=== Problem statement ===
Output every line of text in the material below without any changes, leaving out the pictures.

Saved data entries
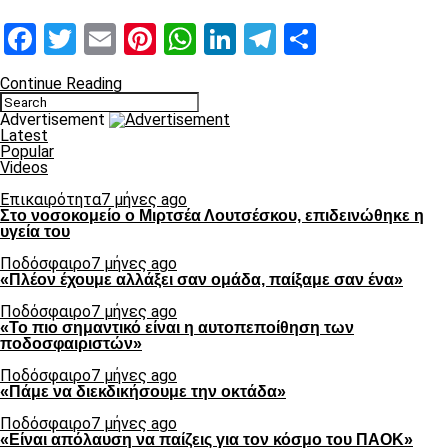
Facebook
Twitter
Email
Pinterest
WhatsApp
LinkedIn
Telegram
Μοιραστ
Continue Reading
Advertisement
Latest
Popular
Videos
Επικαιρότητα
7 μήνες ago
Στο νοσοκομείο ο Μιρτσέα Λουτσέσκου, επιδεινώθηκε η
υγεία του
Ποδόσφαιρο
7 μήνες ago
«Πλέον έχουμε αλλάξει σαν ομάδα, παίξαμε σαν ένα»
Ποδόσφαιρο
7 μήνες ago
«Το πιο σημαντικό είναι η αυτοπεποίθηση των
ποδοσφαιριστών»
Ποδόσφαιρο
7 μήνες ago
«Πάμε να διεκδικήσουμε την οκτάδα»
Ποδόσφαιρο
7 μήνες ago
«Είναι απόλαυση να παίζεις για τον κόσμο του ΠΑΟΚ»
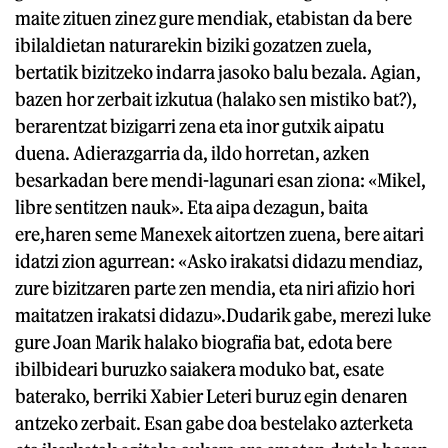
maite zituen zinez gure mendiak, etabistan da bere
ibilaldietan naturarekin biziki gozatzen zuela,
bertatik bizitzeko indarra jasoko balu bezala. Agian,
bazen hor zerbait izkutua (halako sen mistiko bat?),
berarentzat bizigarri zena eta inor gutxik aipatu
duena. Adierazgarria da, ildo horretan, azken
besarkadan bere mendi-lagunari esan ziona: «Mikel,
libre sentitzen nauk». Eta aipa dezagun, baita
ere,haren seme Manexek aitortzen zuena, bere aitari
idatzi zion agurrean: «Asko irakatsi didazu mendiaz,
zure bizitzaren parte zen mendia, eta niri afizio hori
maitatzen irakatsi didazu».Dudarik gabe, merezi luke
gure Joan Marik halako biografia bat, edota bere
ibilbideari buruzko saiakera moduko bat, esate
baterako, berriki Xabier Leteri buruz egin denaren
antzeko zerbait. Esan gabe doa bestelako azterketa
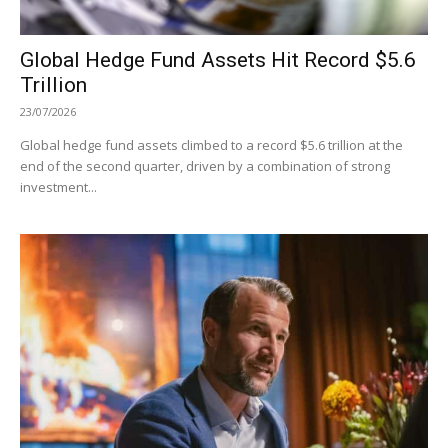
Global Hedge Fund Assets Hit Record $5.6
Trillion
23/07/2026
Global hedge fund assets climbed to a record $5.6 trillion at the
end of the second quarter, driven by a combination of strong
investment...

=== Result of the exercise ===
Facebook
Twitter
Email
Pinterest
WhatsApp
LinkedIn
Telegram
Μοιραστ
Continue Reading
Advertisement
Latest
Popular
Videos
Επικαιρότητα
7 μήνες ago
Στο νοσοκομείο ο Μιρτσέα Λουτσέσκου, επιδεινώθηκε η
υγεία του
Ποδόσφαιρο
7 μήνες ago
«Πλέον έχουμε αλλάξει σαν ομάδα, παίξαμε σαν ένα»
Ποδόσφαιρο
7 μήνες ago
«Το πιο σημαντικό είναι η αυτοπεποίθηση των
ποδοσφαιριστών»
Ποδόσφαιρο
7 μήνες ago
«Πάμε να διεκδικήσουμε την οκτάδα»
Ποδόσφαιρο
7 μήνες ago
«Είναι απόλαυση να παίζεις για τον κόσμο του ΠΑΟΚ»
maite zituen zinez gure mendiak, etabistan da bere
ibilaldietan naturarekin biziki gozatzen zuela,
bertatik bizitzeko indarra jasoko balu bezala. Agian,
bazen hor zerbait izkutua (halako sen mistiko bat?),
berarentzat bizigarri zena eta inor gutxik aipatu
duena. Adierazgarria da, ildo horretan, azken
besarkadan bere mendi-lagunari esan ziona: «Mikel,
libre sentitzen nauk». Eta aipa dezagun, baita
ere,haren seme Manexek aitortzen zuena, bere aitari
idatzi zion agurrean: «Asko irakatsi didazu mendiaz,
zure bizitzaren parte zen mendia, eta niri afizio hori
maitatzen irakatsi didazu».Dudarik gabe, merezi luke
gure Joan Marik halako biografia bat, edota bere
ibilbideari buruzko saiakera moduko bat, esate
baterako, berriki Xabier Leteri buruz egin denaren
antzeko zerbait. Esan gabe doa bestelako azterketa
Global Hedge Fund Assets Hit Record $5.6
Trillion
23/07/2026
Global hedge fund assets climbed to a record $5.6 trillion at the
end of the second quarter, driven by a combination of strong
investment...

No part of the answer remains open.